Baghdad (IraqiNews.com) – The financial advisor to the Prime Minister, Mudher Mohammad Saleh, announced on Saturday, June 6, 2026, that the government of Ali Falih al-Zaidi has adopted a comprehensive package of long-term reformative measures designed to shield the purchasing power of the Iraqi dinar and curb inflation.
Saleh explicitly ruled out any possibility of raising the national currency’s value through abrupt, short-term administrative decrees, stating that sustainable monetary strength relies on deep structural overhauls rather than quick political fixes.

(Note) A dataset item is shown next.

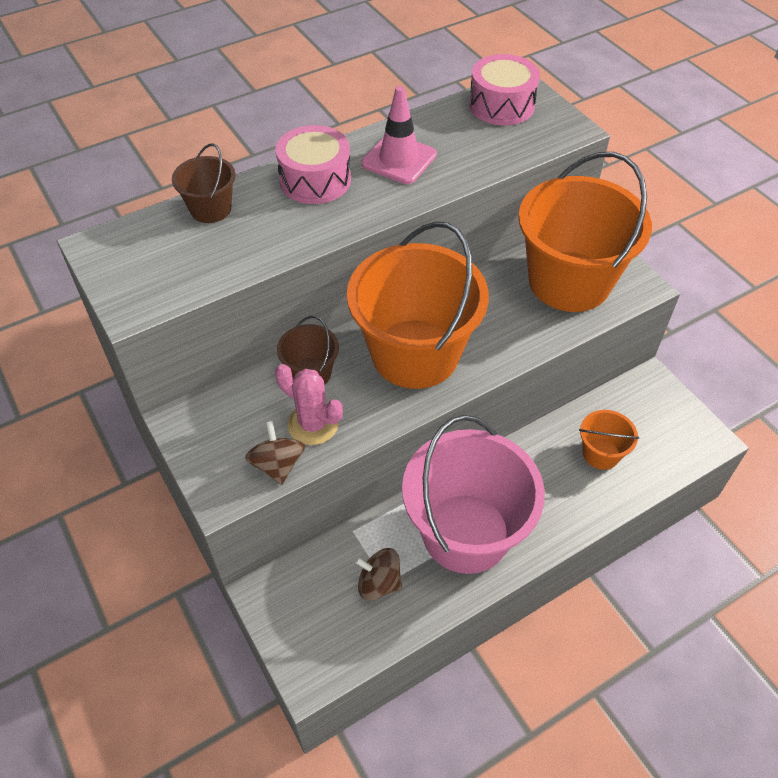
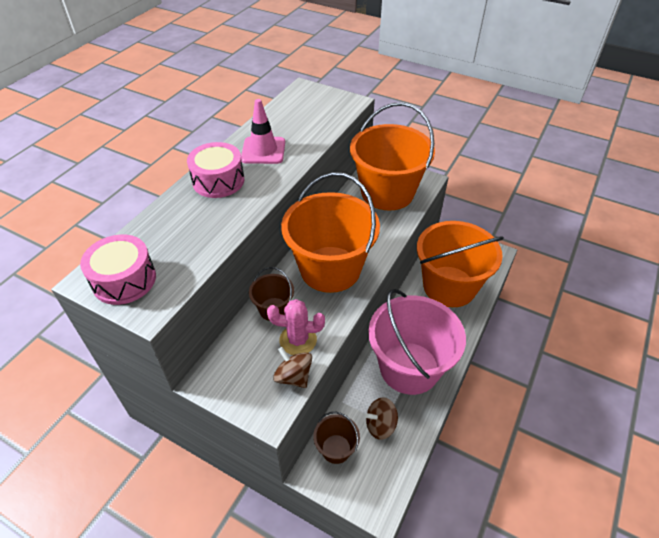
camera: 30 degrees left, 5 degrees down
(210, 209) = (158, 224): brown bucket -> brown bucket (336, 449)
(501, 105) = (301, 101): pink drum -> pink drum (124, 280)
(601, 453) = (449, 286): orange bucket -> orange bucket, size x2.22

According to Saleh, the current government strategy has successfully stabilized market prices for consumer goods by channeling import financing through official banking systems, backed heavily by the state’s foreign currency reserves. This monetary control has been further reinforced by the physical expansion of modern, state-backed cooperative grocery networks and advanced marketing frameworks. These parallel commercial steps have significantly diminished the influence of the informal shadow exchange market on the domestic pricing system, helping cap inflationary pressures.

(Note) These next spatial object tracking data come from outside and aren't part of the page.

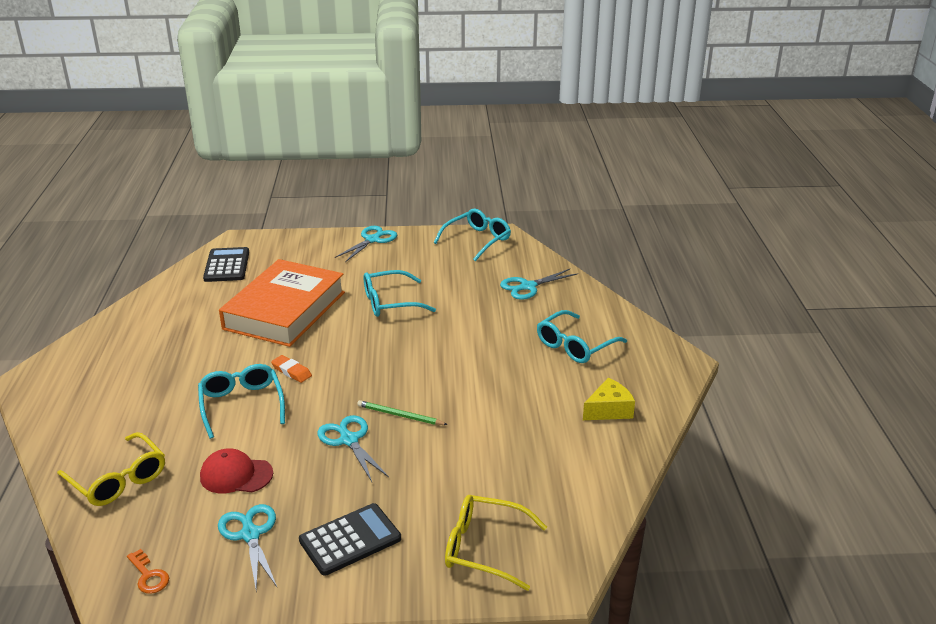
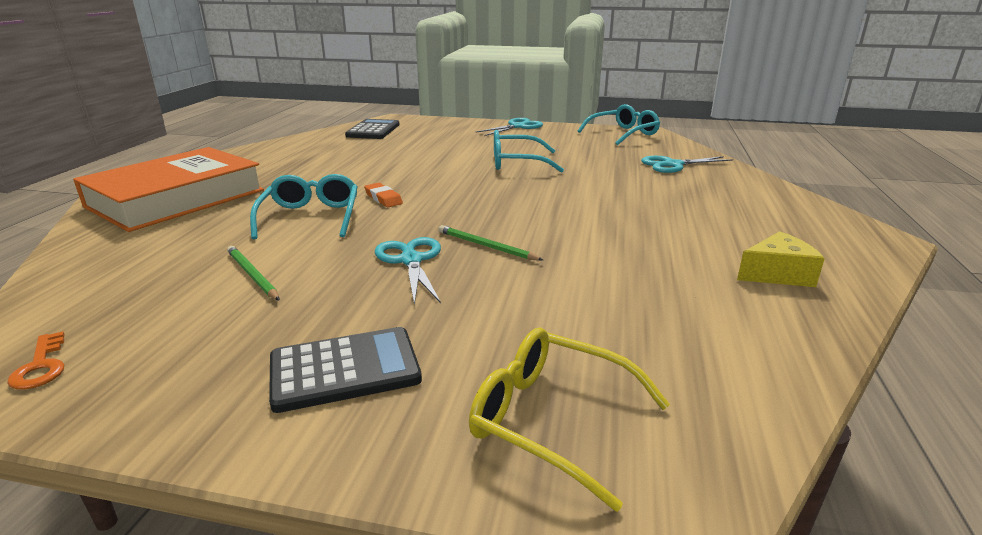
camera: 15 degrees right, 5 degrees down
(118, 479) = (120, 260): yellow glasses -> none
(236, 475) = (252, 275): red cap -> green pencil
(250, 534) = (215, 339): turquoise scissors -> none
(285, 310) = (406, 159): orange book -> orange book (176, 198)
(575, 345) = (728, 211): turquoise glasses -> none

However, the financial advisor issued a stark warning regarding active macroeconomic variables putting downward pressure on the dinar. Chief among these threats are rigid geopolitical constraints imposed on global energy markets, escalating regional conflicts, and the resulting volatility in foreign currency inflows and overall economic confidence. Saleh noted that an over-reliance on volatile crude oil revenues, unchecked monetary expansion, and any future drops in official reserves pose direct risks to the country’s fiscal health.
To permanently secure the currency, Saleh emphasized that the government is actively working on a long-term economic transition plan. This framework focuses on aggressively building up foreign exchange reserves, diversifying national income streams away from oil dependence, and stabilizing the country’s balance of payments.
Furthermore, the administration’s roadmap relies heavily on accelerating commercial banking sector reforms, rapidly expanding digital and electronic payment tools, and widening national financial inclusion to systematically dismantle the parallel market’s leverage over the national economy.